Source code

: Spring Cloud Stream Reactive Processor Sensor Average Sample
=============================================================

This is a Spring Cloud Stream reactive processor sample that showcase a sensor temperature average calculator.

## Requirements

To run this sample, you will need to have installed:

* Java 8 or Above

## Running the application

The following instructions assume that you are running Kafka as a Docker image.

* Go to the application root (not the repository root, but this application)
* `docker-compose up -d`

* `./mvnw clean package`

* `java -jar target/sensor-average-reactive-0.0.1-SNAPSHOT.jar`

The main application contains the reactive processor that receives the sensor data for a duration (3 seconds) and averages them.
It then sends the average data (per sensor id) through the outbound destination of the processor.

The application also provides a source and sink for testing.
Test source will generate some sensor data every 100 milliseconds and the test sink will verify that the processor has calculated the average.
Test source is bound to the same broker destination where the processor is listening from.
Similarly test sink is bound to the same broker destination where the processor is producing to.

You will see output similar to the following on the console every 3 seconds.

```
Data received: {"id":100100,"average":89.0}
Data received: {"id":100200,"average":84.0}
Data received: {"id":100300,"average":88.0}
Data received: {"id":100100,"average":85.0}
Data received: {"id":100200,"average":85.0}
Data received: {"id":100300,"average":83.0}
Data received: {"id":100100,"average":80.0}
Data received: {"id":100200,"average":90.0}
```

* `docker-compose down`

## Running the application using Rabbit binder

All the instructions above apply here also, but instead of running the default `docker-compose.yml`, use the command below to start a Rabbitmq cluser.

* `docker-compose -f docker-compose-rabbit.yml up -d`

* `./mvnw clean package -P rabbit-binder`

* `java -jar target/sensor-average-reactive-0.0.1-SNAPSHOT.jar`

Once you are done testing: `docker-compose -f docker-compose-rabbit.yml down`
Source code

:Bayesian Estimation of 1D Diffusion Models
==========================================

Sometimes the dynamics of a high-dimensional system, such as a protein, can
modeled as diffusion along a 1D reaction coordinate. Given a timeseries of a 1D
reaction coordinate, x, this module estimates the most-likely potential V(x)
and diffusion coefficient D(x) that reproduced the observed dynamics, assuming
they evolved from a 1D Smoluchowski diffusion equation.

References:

******

Go through the listing and copy each line that includes the string "sink".

Result —
The application also provides a source and sink for testing.
Test source will generate some sensor data every 100 milliseconds and the test sink will verify that the processor has calculated the average.
Similarly test sink is bound to the same broker destination where the processor is producing to.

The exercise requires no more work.